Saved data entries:

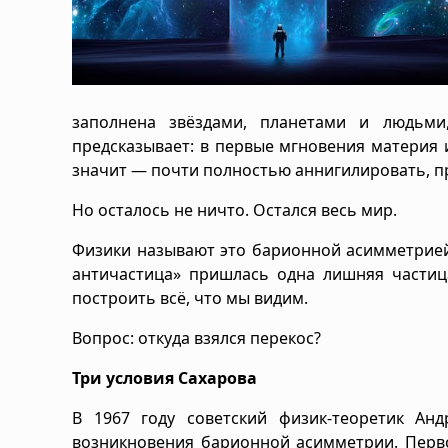
заполнена звёздами, планетами и людьми
предсказывает: в первые мгновения материя 
значит — почти полностью аннигилировать, п
Но осталось не ничто. Остался весь мир.
Физики называют это барионной асимметрией
античастица» пришлась одна лишняя частица
построить всё, что мы видим.
Вопрос: откуда взялся перекос?
Три условия Сахарова
В 1967 году советский физик-теоретик Ан
возникновения барионной асимметрии. Перв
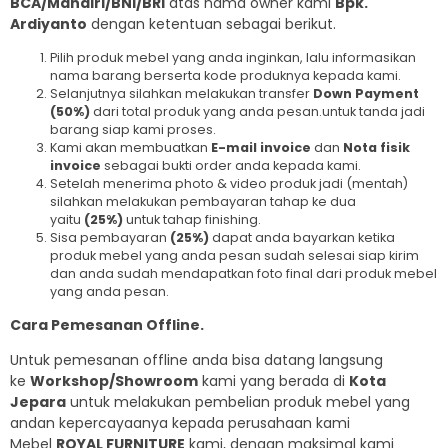
BCA/Mandiri/BNI/BRI
atas nama owner kami
Bpk.
Ardiyanto
dengan ketentuan sebagai berikut.
Pilih produk mebel yang anda inginkan, lalu informasikan
nama barang berserta kode produknya kepada kami.
Selanjutnya silahkan melakukan transfer
Down Payment
(50%)
dari total produk yang anda pesan.untuk tanda jadi
barang siap kami proses.
Kami akan membuatkan
E-mail invoice
dan
Nota fisik
invoice
sebagai bukti order anda kepada kami.
Setelah menerima photo & video produk jadi (mentah)
silahkan melakukan pembayaran tahap ke dua
yaitu
(25%)
untuk tahap finishing.
Sisa pembayaran
(25%)
dapat anda bayarkan ketika
produk mebel yang anda pesan sudah selesai siap kirim
dan anda sudah mendapatkan foto final dari produk mebel
yang anda pesan.
Cara Pemesanan Offline.
Untuk pemesanan offline anda bisa datang langsung
ke
Workshop/Showroom
kami yang berada di
Kota
Jepara
untuk melakukan pembelian produk mebel yang
andan kepercayaanya kepada perusahaan kami
Mebel
ROYAL FURNITURE
kami, dengan maksimal kami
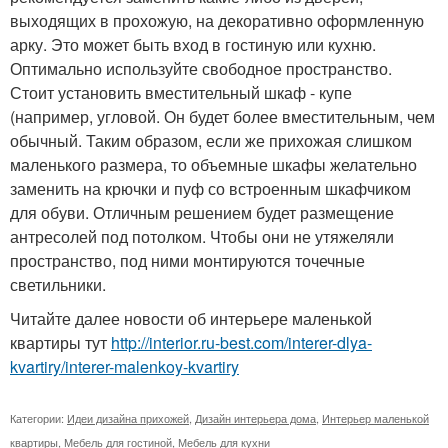
выходящих в прохожую, на декоративно оформленную
арку. Это может быть вход в гостиную или кухню.
Оптимально используйте свободное пространство.
Стоит установить вместительный шкаф - купе
(например, угловой. Он будет более вместительным, чем
обычный. Таким образом, если же прихожая слишком
маленького размера, то объемные шкафы желательно
заменить на крючки и пуф со встроенным шкафчиком
для обуви. Отличным решением будет размещение
антресолей под потолком. Чтобы они не утяжеляли
пространство, под ними монтируются точечные
светильники.
Читайте далее новости об интерьере маленькой
квартиры тут
http://interior.ru-best.com/interer-dlya-
kvartiry/interer-malenkoy-kvartiry
Категории:
Идеи дизайна прихожей
,
Дизайн интерьера дома
,
Интерьер маленькой
квартиры
,
Мебель для гостиной
,
Мебель для кухни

Task instructions:
Return every line of text from the rows above without changing anything, and leave the pictures out.

Answer to this task:
заполнена звёздами, планетами и людьми
предсказывает: в первые мгновения материя 
значит — почти полностью аннигилировать, п
Но осталось не ничто. Остался весь мир.
Физики называют это барионной асимметрией
античастица» пришлась одна лишняя частица
построить всё, что мы видим.
Вопрос: откуда взялся перекос?
Три условия Сахарова
В 1967 году советский физик-теоретик Ан
возникновения барионной асимметрии. Перв
BCA/Mandiri/BNI/BRI
atas nama owner kami
Bpk.
Ardiyanto
dengan ketentuan sebagai berikut.
Pilih produk mebel yang anda inginkan, lalu informasikan
nama barang berserta kode produknya kepada kami.
Selanjutnya silahkan melakukan transfer
Down Payment
(50%)
dari total produk yang anda pesan.untuk tanda jadi
barang siap kami proses.
Kami akan membuatkan
E-mail invoice
dan
Nota fisik
invoice
sebagai bukti order anda kepada kami.
Setelah menerima photo & video produk jadi (mentah)
silahkan melakukan pembayaran tahap ke dua
yaitu
(25%)
untuk tahap finishing.
Sisa pembayaran
(25%)
dapat anda bayarkan ketika
produk mebel yang anda pesan sudah selesai siap kirim
dan anda sudah mendapatkan foto final dari produk mebel
yang anda pesan.
Cara Pemesanan Offline.
Untuk pemesanan offline anda bisa datang langsung
ke
Workshop/Showroom
kami yang berada di
Kota
Jepara
untuk melakukan pembelian produk mebel yang
andan kepercayaanya kepada perusahaan kami
Mebel
ROYAL FURNITURE
kami, dengan maksimal kami
выходящих в прохожую, на декоративно оформленную
арку. Это может быть вход в гостиную или кухню.
Оптимально используйте свободное пространство.
Стоит установить вместительный шкаф - купе
(например, угловой. Он будет более вместительным, чем
обычный. Таким образом, если же прихожая слишком
маленького размера, то объемные шкафы желательно
заменить на крючки и пуф со встроенным шкафчиком
для обуви. Отличным решением будет размещение
антресолей под потолком. Чтобы они не утяжеляли
пространство, под ними монтируются точечные
светильники.
Читайте далее новости об интерьере маленькой
квартиры тут
http://interior.ru-best.com/interer-dlya-
kvartiry/interer-malenkoy-kvartiry
Категории:
Идеи дизайна прихожей
,
Дизайн интерьера дома
,
Интерьер маленькой
квартиры
,
Мебель для гостиной
,
Мебель для кухни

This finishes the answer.